> _Problem requirements_
Without the images, output each record below as it stands.

(Data excerpts)

◇ ◇ ◇ ◇

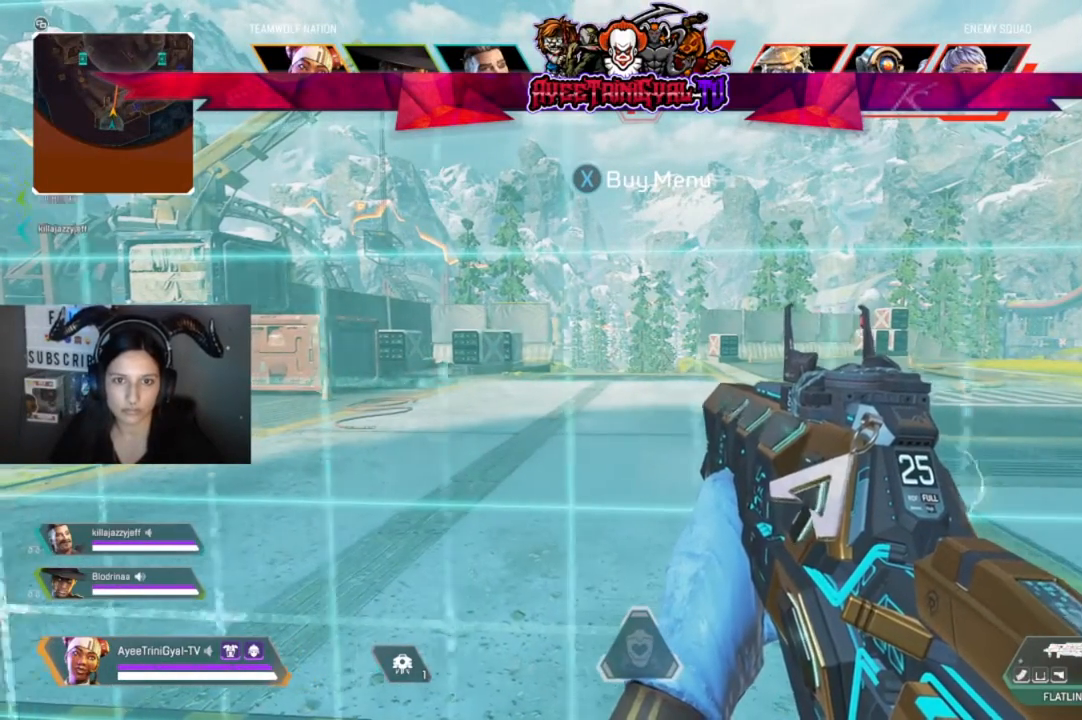
{"buttons": [], "left_stick": "center", "right_stick": "center", "events": [[133, "left_stick", "center"]]}
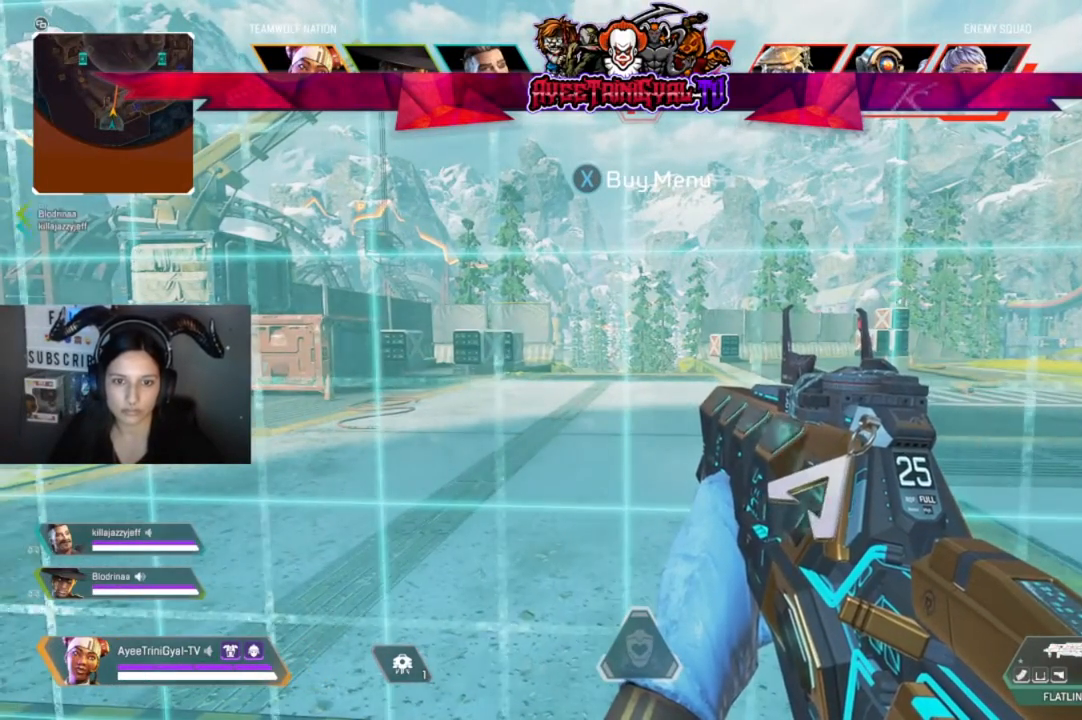
{"buttons": [], "left_stick": "center", "right_stick": "center", "events": []}
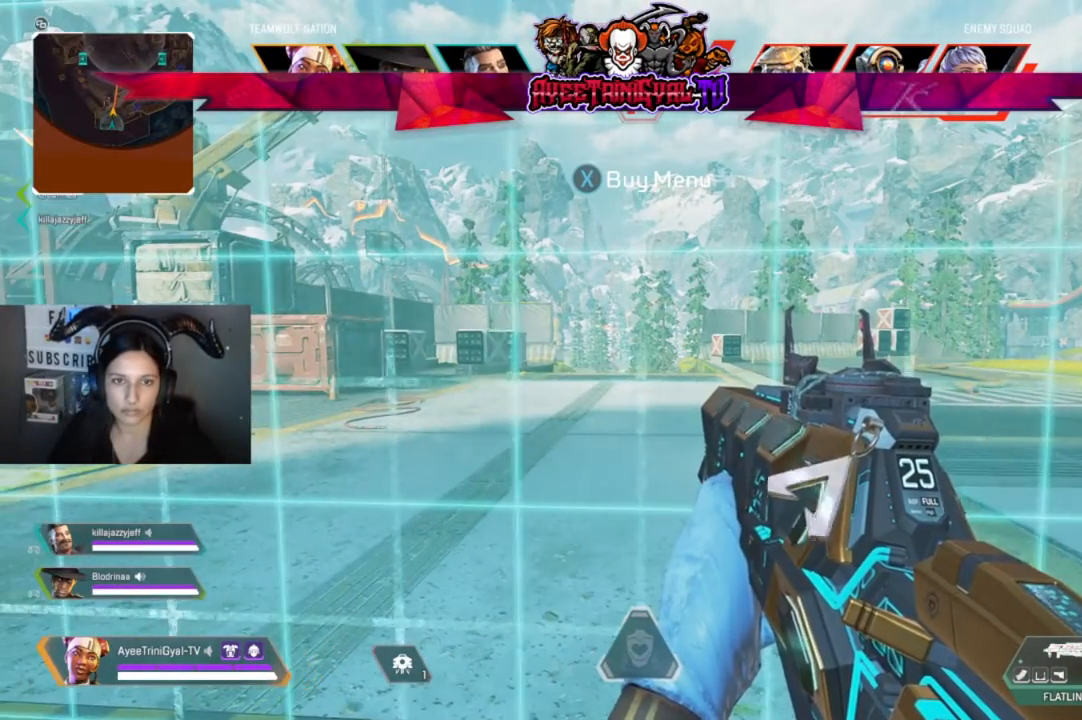
{"buttons": [], "left_stick": "up", "right_stick": "center", "events": [[67, "left_stick", "up-right"], [200, "L3", "down"], [267, "left_stick", "up"], [400, "L3", "up"]]}
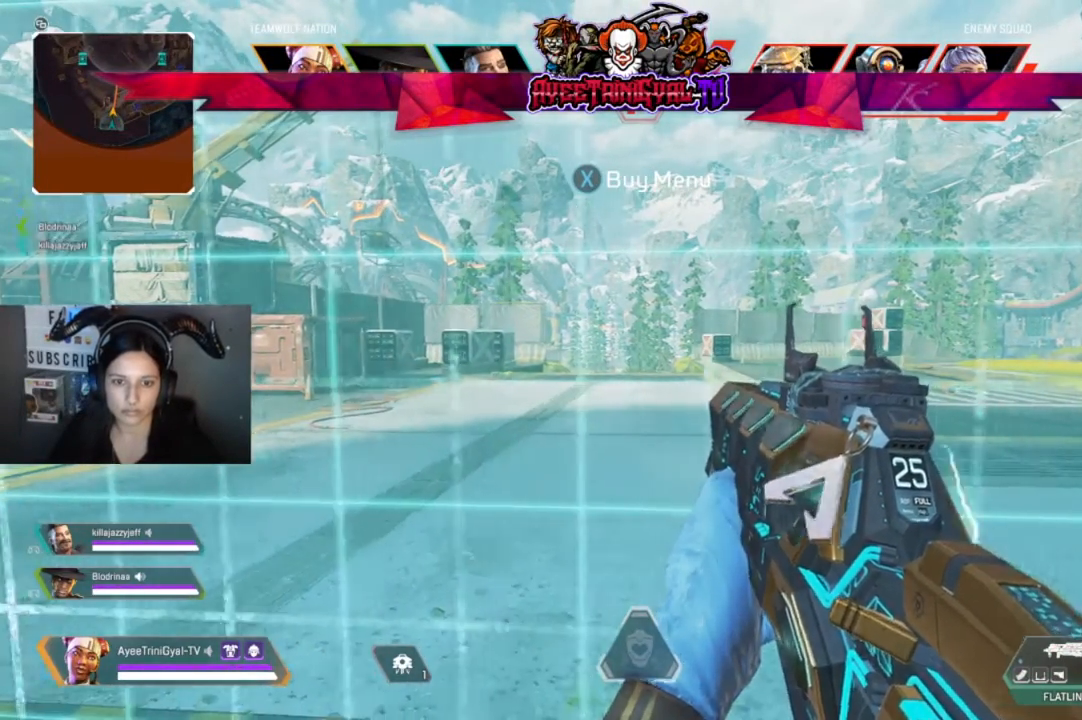
{"buttons": [], "left_stick": "up", "right_stick": "center", "events": []}
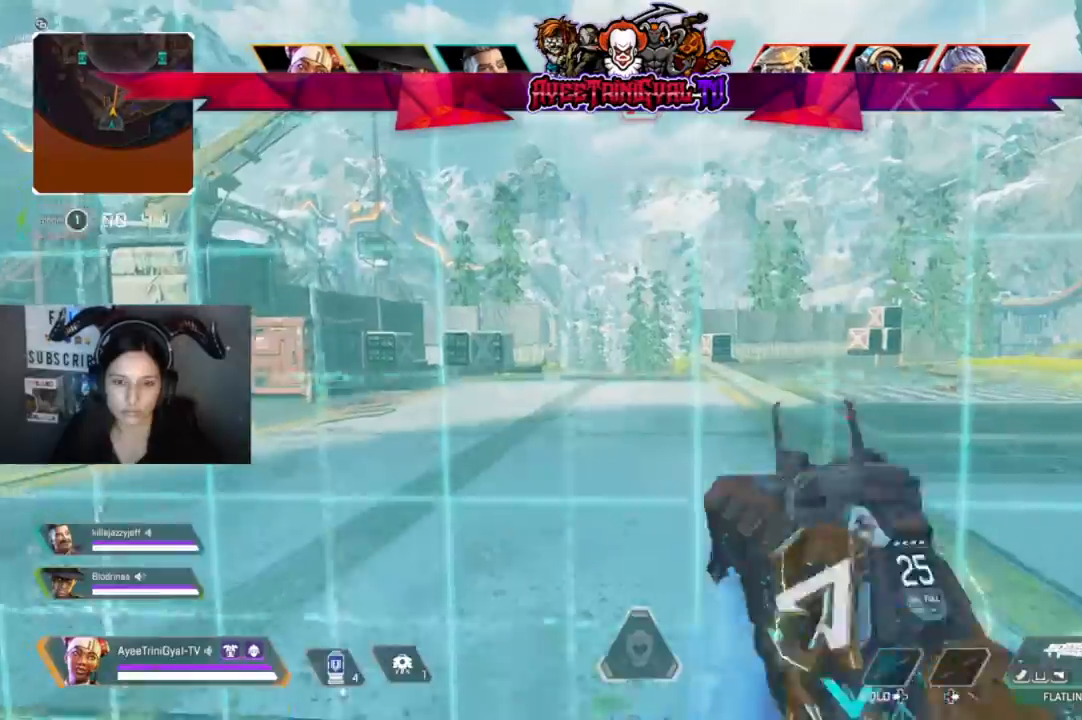
{"buttons": [], "left_stick": "up", "right_stick": "center", "events": [[67, "Y", "down"], [400, "Y", "up"]]}
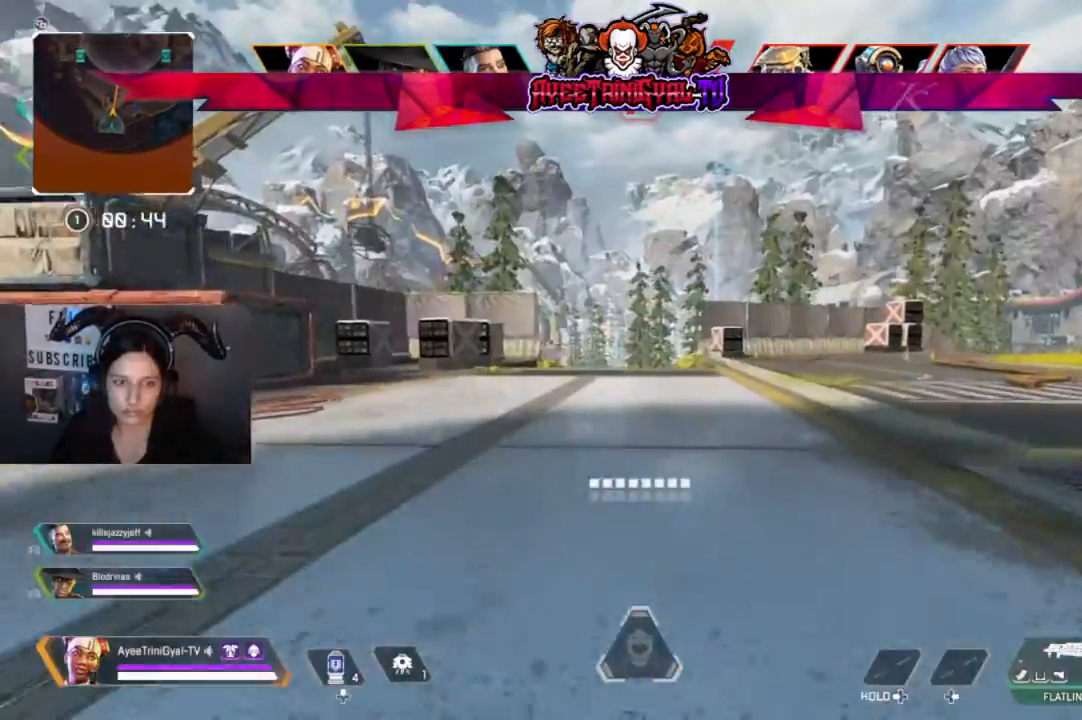
{"buttons": [], "left_stick": "up", "right_stick": "center", "events": []}
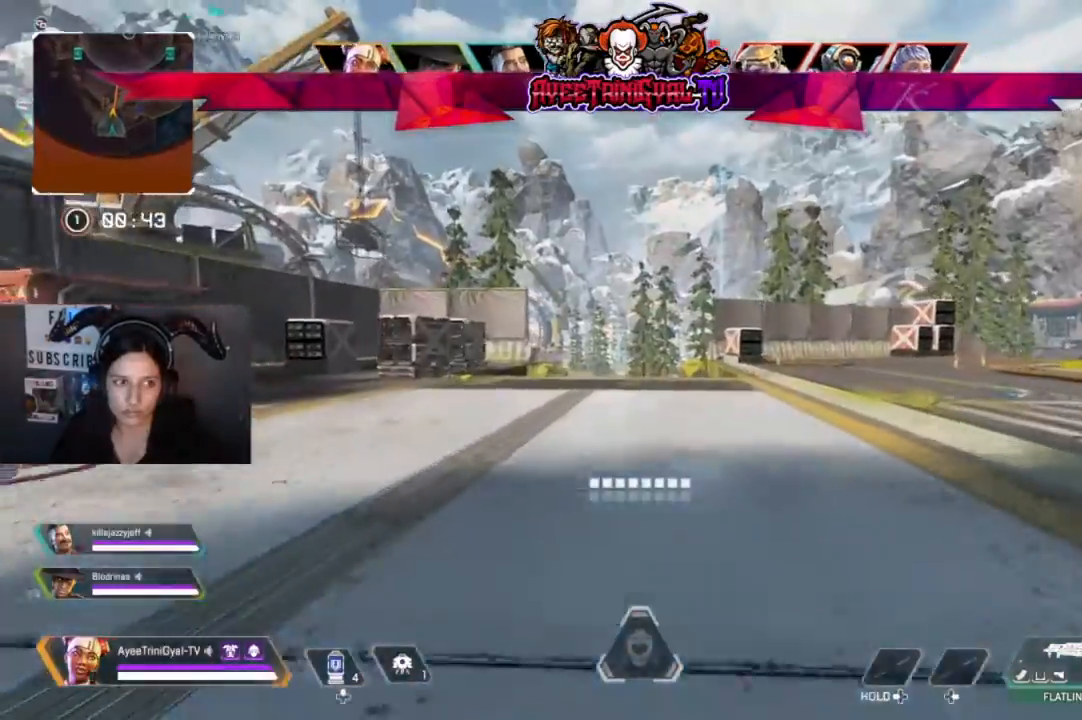
{"buttons": [], "left_stick": "up", "right_stick": "center", "events": []}
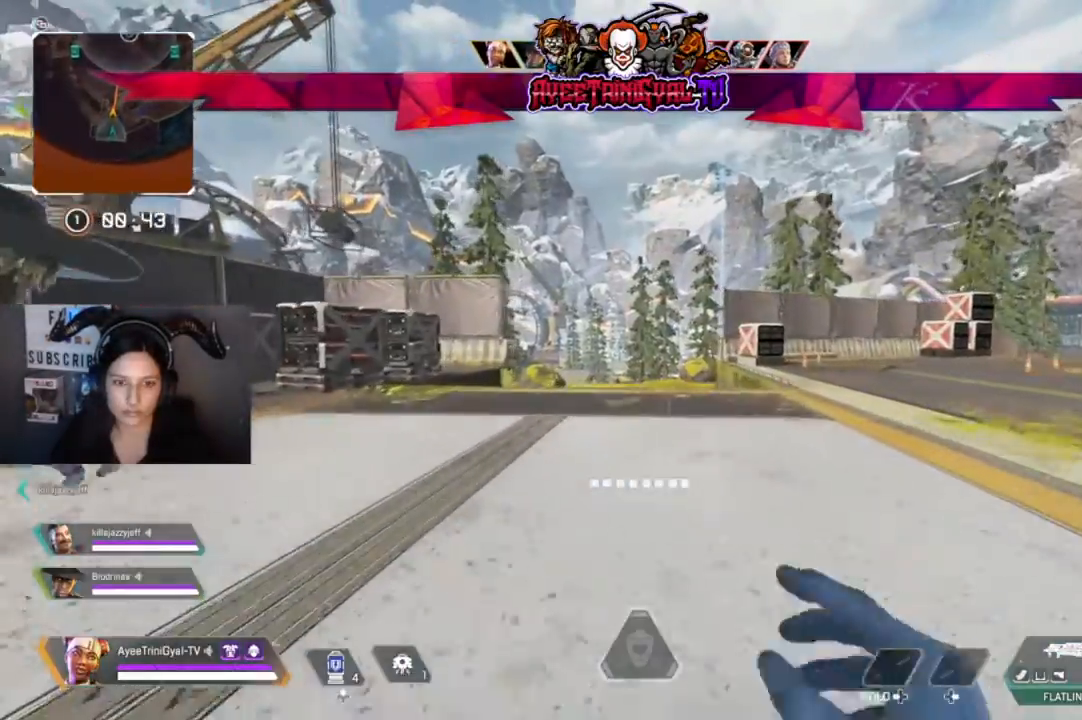
{"buttons": [], "left_stick": "up", "right_stick": "center", "events": []}
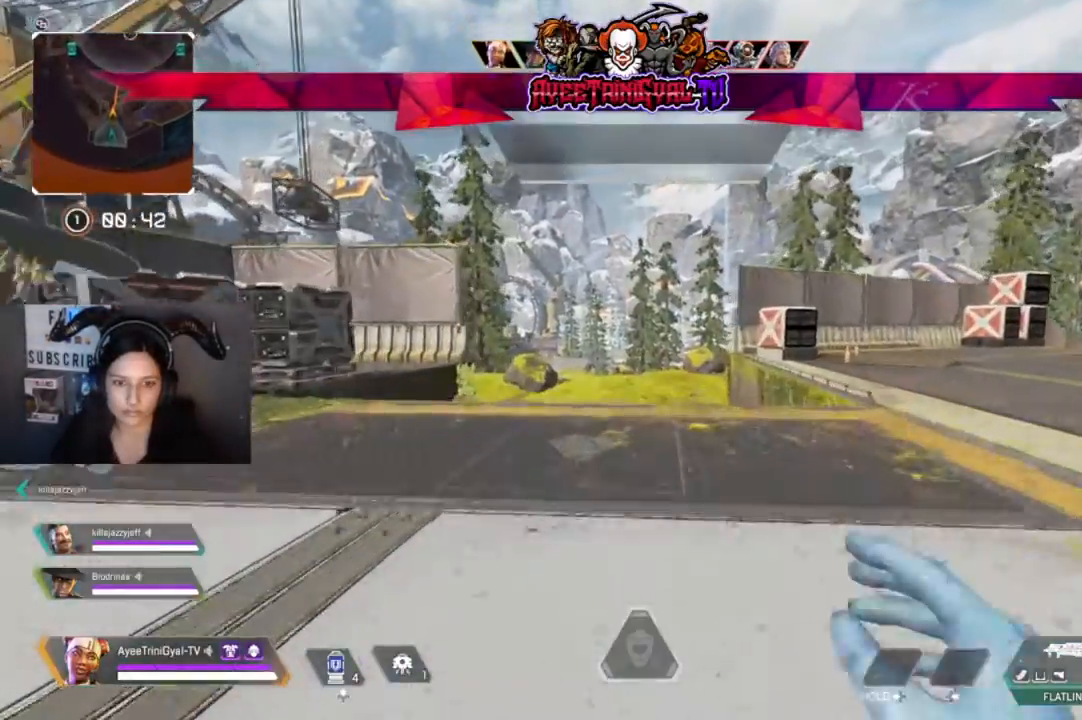
{"buttons": [], "left_stick": "up", "right_stick": "center", "events": []}
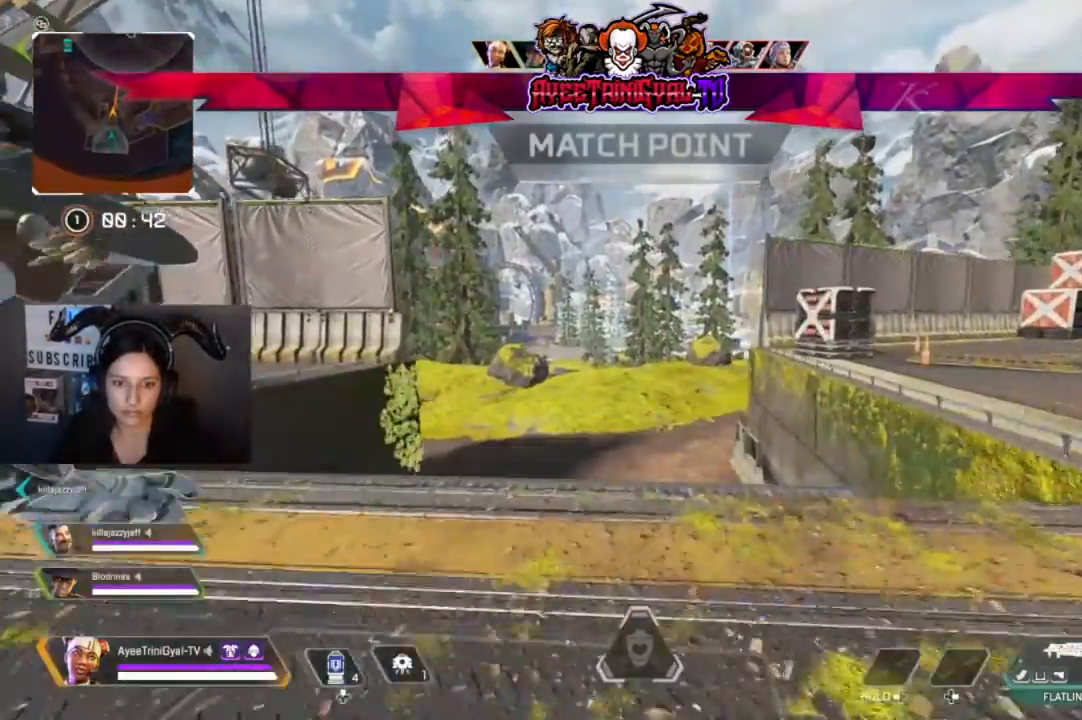
{"buttons": [], "left_stick": "up", "right_stick": "center", "events": [[67, "R3", "down"], [300, "R3", "up"]]}
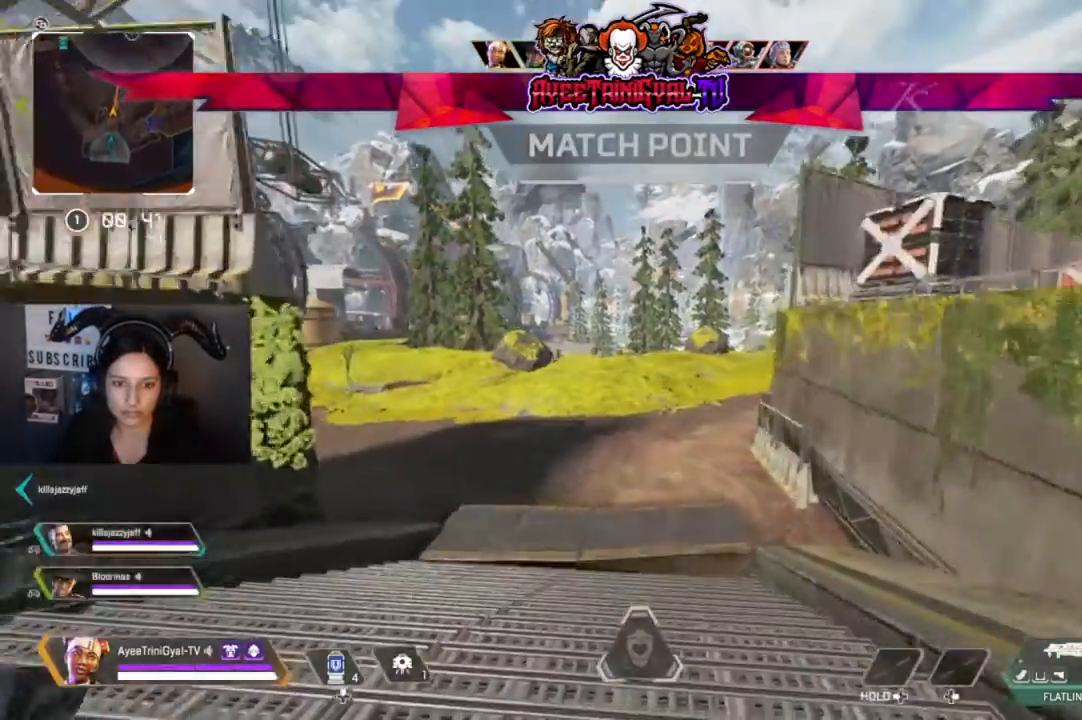
{"buttons": [], "left_stick": "up", "right_stick": "center", "events": []}
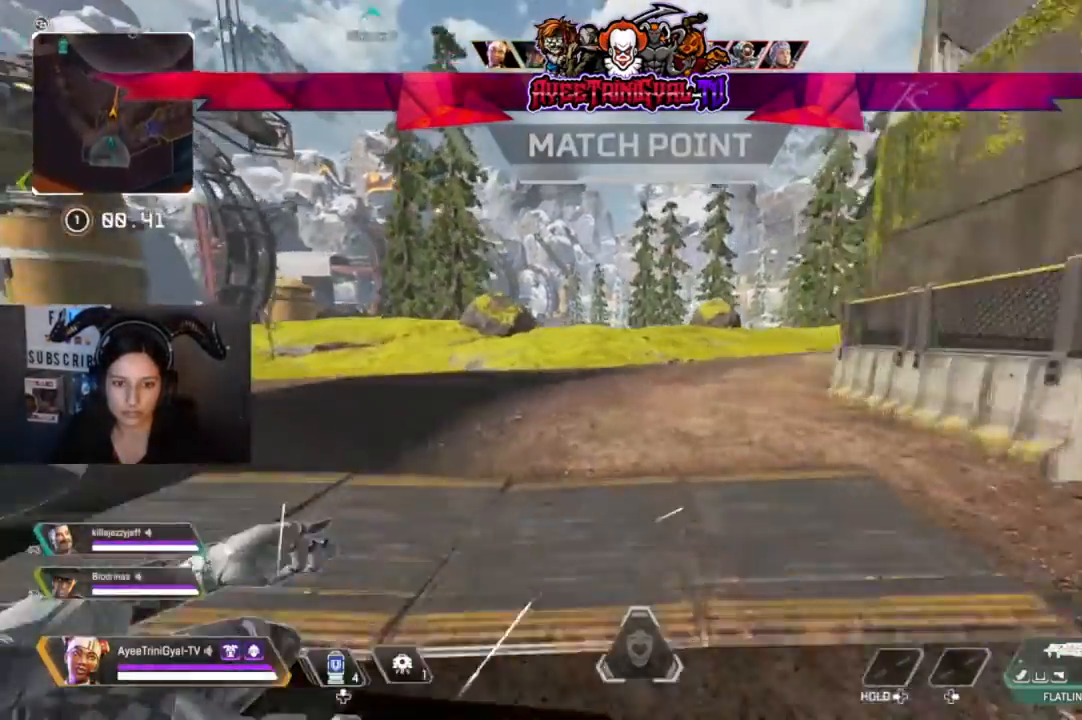
{"buttons": ["A"], "left_stick": "up", "right_stick": "center", "events": [[300, "A", "down"]]}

◇ ◇ ◇ ◇

> _Task answer_
{"buttons": [], "left_stick": "center", "right_stick": "center", "events": [[133, "left_stick", "center"]]}
{"buttons": [], "left_stick": "center", "right_stick": "center", "events": []}
{"buttons": [], "left_stick": "up", "right_stick": "center", "events": [[67, "left_stick", "up-right"], [200, "L3", "down"], [267, "left_stick", "up"], [400, "L3", "up"]]}
{"buttons": [], "left_stick": "up", "right_stick": "center", "events": []}
{"buttons": [], "left_stick": "up", "right_stick": "center", "events": [[67, "Y", "down"], [400, "Y", "up"]]}
{"buttons": [], "left_stick": "up", "right_stick": "center", "events": []}
{"buttons": [], "left_stick": "up", "right_stick": "center", "events": []}
{"buttons": [], "left_stick": "up", "right_stick": "center", "events": []}
{"buttons": [], "left_stick": "up", "right_stick": "center", "events": []}
{"buttons": [], "left_stick": "up", "right_stick": "center", "events": [[67, "R3", "down"], [300, "R3", "up"]]}
{"buttons": [], "left_stick": "up", "right_stick": "center", "events": []}
{"buttons": ["A"], "left_stick": "up", "right_stick": "center", "events": [[300, "A", "down"]]}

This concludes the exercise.